* **Request**: Every line below from the one containing "Consentements certifiés par" through the one containing "Sac à récompenses pour" must be transcribed exactly. Omit all lines outside that stretch.

Dataset entries:

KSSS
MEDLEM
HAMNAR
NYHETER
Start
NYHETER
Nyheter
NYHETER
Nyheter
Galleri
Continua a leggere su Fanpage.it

* * *

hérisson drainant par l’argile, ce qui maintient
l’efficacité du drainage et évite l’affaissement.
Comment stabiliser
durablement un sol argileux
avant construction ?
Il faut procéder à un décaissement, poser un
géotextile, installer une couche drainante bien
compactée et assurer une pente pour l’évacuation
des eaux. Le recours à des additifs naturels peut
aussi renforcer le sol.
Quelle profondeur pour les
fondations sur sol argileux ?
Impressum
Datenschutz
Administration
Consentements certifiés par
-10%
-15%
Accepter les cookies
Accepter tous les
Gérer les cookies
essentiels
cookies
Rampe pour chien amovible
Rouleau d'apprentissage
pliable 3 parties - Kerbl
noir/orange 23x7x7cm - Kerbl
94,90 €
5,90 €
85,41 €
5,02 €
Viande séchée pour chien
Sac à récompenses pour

* **Solution below**:
Consentements certifiés par
-10%
-15%
Accepter les cookies
Accepter tous les
Gérer les cookies
essentiels
cookies
Rampe pour chien amovible
Rouleau d'apprentissage
pliable 3 parties - Kerbl
noir/orange 23x7x7cm - Kerbl
94,90 €
5,90 €
85,41 €
5,02 €
Viande séchée pour chien
Sac à récompenses pour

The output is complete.